A Fun French Farce Has Opened Town Players Season

By Julie Stern

While his wife Jacqueline goes away to spend a weekend with her mother, Bernard plans a cozy weekend with his mistress, Suzanne. In fact, because it is Suzanne’s birthday, he has arranged for a catering service to send a cordon bleu cook to create a special feast, that will go along very nicely with the 20,000 franc coat he bought her.

The news that his best friend Robert is arriving from South Africa doesn’t faze Bernard. After all, the converted French farmhouse in which he and Jacqueline live has plenty of bedrooms, and Robert is a sophisticated man of the world…

Unfortunately, just as she is about to leave, Jacqueline answers a phone call from the catering agency, and learns that her husband is not going to be all by himself eating the frozen tortellini she left for him. He explains that Robert is coming, and they were planning an old bachelors’ reunion.

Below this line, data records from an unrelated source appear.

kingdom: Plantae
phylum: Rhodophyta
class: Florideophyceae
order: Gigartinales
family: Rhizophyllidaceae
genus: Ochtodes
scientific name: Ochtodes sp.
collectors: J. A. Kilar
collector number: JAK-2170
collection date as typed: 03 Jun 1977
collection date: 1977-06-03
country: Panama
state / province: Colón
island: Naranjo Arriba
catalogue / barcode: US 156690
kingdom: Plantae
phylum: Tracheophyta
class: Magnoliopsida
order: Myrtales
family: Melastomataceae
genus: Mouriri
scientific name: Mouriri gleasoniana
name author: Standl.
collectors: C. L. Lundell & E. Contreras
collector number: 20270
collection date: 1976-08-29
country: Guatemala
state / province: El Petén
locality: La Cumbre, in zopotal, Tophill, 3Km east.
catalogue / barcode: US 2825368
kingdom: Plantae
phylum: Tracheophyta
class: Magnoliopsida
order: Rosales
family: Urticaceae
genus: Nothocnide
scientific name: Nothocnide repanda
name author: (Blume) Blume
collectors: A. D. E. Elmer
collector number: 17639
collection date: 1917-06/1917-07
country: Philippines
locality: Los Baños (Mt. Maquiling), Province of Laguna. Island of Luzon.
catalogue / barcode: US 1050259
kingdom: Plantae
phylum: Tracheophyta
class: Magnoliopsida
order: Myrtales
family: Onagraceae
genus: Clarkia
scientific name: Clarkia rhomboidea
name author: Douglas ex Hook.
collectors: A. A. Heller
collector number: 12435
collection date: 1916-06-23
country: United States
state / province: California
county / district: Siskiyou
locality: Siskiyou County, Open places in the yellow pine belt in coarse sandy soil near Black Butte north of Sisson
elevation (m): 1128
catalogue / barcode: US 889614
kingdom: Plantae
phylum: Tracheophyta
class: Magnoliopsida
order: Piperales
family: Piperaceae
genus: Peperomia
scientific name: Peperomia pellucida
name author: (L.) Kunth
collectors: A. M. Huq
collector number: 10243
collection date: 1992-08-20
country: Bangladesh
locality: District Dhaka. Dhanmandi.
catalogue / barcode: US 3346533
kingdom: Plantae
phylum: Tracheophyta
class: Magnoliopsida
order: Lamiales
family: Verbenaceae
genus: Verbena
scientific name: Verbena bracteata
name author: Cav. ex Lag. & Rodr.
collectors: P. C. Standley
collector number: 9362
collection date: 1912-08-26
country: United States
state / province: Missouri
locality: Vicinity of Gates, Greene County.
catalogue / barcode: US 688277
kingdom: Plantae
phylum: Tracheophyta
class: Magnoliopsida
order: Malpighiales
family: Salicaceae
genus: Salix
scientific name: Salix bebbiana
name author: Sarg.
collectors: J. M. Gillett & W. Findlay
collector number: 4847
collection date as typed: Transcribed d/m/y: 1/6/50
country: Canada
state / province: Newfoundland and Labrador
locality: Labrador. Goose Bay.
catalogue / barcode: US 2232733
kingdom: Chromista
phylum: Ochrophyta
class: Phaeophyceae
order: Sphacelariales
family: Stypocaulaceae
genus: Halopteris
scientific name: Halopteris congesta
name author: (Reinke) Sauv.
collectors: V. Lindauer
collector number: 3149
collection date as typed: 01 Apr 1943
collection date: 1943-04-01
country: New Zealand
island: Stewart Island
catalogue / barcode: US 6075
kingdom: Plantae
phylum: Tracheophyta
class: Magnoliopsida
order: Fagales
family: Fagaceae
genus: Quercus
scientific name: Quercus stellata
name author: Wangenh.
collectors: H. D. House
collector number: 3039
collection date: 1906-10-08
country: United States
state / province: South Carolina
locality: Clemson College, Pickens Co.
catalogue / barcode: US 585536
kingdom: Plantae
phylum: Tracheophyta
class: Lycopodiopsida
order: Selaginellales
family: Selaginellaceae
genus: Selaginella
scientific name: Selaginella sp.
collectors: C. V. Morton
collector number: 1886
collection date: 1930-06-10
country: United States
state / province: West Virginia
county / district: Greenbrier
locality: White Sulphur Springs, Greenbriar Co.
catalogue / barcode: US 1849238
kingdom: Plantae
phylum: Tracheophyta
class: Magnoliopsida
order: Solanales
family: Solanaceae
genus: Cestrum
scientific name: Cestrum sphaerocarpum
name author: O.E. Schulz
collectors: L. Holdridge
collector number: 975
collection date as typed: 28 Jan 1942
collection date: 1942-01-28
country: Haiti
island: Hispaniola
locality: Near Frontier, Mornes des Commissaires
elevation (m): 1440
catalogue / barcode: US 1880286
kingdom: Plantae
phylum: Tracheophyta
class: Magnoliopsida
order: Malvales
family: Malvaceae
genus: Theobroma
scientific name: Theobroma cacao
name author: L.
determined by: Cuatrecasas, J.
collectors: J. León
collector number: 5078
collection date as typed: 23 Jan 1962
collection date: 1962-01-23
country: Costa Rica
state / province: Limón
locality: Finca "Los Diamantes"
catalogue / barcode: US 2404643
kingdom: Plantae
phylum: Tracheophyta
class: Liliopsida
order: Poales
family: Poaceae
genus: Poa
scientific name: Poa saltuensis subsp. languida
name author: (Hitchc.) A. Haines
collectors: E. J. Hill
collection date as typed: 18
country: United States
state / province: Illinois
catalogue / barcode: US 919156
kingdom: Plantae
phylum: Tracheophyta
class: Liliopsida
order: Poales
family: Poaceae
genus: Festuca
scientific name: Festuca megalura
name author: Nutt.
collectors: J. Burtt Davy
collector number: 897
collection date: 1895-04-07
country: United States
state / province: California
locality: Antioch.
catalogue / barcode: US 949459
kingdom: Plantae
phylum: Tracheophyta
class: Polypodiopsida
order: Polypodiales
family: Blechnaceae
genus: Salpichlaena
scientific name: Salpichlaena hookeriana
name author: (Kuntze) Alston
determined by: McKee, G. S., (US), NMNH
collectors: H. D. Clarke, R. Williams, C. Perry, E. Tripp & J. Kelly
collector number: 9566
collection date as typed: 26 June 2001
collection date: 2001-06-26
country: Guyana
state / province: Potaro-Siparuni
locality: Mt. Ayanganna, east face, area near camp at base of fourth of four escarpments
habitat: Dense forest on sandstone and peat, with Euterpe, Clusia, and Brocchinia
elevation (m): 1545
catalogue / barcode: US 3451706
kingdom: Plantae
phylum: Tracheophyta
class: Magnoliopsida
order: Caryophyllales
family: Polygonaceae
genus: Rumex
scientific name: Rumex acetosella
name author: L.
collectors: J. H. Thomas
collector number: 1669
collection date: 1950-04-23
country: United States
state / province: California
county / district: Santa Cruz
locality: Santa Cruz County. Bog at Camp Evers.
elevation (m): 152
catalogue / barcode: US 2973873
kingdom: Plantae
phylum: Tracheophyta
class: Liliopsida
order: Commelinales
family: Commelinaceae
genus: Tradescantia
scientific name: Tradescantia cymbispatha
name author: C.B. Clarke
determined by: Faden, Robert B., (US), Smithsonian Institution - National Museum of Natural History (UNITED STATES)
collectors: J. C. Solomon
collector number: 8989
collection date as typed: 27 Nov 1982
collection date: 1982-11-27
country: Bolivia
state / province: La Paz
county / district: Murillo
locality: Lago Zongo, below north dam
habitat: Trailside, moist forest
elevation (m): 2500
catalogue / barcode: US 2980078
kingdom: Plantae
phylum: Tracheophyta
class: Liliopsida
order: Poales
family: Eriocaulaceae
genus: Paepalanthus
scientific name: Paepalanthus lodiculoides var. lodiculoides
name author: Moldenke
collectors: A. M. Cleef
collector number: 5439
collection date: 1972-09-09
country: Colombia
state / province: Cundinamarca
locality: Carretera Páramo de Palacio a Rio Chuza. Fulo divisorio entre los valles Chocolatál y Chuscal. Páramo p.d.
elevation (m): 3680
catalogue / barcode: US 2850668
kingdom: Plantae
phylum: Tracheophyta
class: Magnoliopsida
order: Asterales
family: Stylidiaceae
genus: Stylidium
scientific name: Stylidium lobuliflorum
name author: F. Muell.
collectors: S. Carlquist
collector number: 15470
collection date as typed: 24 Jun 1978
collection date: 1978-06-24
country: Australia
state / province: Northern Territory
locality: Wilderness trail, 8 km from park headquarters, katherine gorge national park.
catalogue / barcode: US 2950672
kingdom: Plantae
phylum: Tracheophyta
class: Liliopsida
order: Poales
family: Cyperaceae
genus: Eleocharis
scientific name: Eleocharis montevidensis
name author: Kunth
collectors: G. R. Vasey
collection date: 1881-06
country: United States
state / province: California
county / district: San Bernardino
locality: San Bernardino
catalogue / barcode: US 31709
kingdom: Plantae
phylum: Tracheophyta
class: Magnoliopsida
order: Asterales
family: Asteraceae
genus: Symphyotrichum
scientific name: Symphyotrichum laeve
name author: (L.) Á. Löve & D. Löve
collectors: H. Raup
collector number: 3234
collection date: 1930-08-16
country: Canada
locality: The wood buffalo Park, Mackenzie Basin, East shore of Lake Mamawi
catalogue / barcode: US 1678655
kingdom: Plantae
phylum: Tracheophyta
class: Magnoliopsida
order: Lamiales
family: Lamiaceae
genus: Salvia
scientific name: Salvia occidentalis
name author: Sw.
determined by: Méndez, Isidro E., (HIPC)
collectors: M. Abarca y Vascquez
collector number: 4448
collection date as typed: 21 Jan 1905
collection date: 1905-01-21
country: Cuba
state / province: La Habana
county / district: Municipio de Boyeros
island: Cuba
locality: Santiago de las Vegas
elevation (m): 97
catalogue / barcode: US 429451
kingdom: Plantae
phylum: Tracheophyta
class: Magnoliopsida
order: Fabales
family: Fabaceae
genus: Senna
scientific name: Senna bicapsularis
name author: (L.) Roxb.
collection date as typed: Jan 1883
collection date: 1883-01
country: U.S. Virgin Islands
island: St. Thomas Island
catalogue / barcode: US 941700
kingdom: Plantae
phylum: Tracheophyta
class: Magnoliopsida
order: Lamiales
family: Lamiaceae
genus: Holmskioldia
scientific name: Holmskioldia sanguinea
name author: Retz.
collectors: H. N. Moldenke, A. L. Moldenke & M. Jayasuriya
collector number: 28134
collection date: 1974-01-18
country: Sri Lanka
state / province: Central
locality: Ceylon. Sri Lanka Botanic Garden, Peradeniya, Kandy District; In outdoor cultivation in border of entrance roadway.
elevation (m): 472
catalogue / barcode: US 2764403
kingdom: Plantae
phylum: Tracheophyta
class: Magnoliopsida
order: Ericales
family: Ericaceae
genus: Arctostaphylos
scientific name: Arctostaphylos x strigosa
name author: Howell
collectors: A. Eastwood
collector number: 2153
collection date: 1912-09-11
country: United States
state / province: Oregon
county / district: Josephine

What Bernard doesn’t know is that Robert is Jacqueline’s lover, and she has no intention of missing a chance to spend time with him. Telling her mother she has the flu, she announces that she is looking forward to spending time with their oldest friend.

Suzanne is due to arrive any moment. A desperate Bernard takes Jacqueline out to shop for groceries, telling Robert that he will have to pretend that Suzanne is his (Robert’s) mistress, and that he will have to explain the circumstances to her when she gets there.

Robert answers the door, reluctantly, and greets Suzette. She isn’t what he expected, and he doesn’t want to do this anyway, but he is Bernard’s best friend, and by the time Bernard and Jacqueline return, he introduces her as his mistress.

Bernard is aghast. He has never seen this person before. Jacqueline is outraged. Robert is betraying her. Suzette is bemused. She is willing to play any role the men want, but each additional detail costs another 200 francs…

Just then the doorbell rings again, and Suzanne arrives, chic and elegant in the 20,000 franc coat and a pouty expression. Since she can’t be Robert’s mistress, she will have to be introduced as the cook, whose name, of course, is Suzette…

Don’t Dress For Dinner, which opened on May 7 as the first production of Town Players of Newtwn’s 2004 season, was originally a French farce, a fact that becomes clear when a large part of the plot centers on the mess a Parisian model can make out of a cordon bleu menu…

Director Evelyne Thomas guides the group through their paces with a deft hand, and keeps the audience laughing continuously. Doug Miller is particularly good as the reluctant Robert, and Texas transplant Phyllis Gonzales is terrific as the imperturbable Suzette.

In their attempts to communicate behind Jacqueline’s back, Miller and Ron Malyszka  (as Bernard) are very funny. After all, it takes a great deal of body language to telegraph the message “This woman is not the one who is supposed to be your mistress…”

As Jacqueline, Suzanne Kinnear expresses her dudgeon highly, wielding a soda siphon with such lethal accuracy that her husband has to keep changing his clothes (hence the title).

The cast is rounded out with Erica O’ Connor (or her sister, Jillian Edo) in the role of  Suzanne,  and Ron Pawlikowski  doing a comic turn as the cook’s husband, when he comes to collect her at the end of the evening.

For those who like farce, this is entertaining and well done.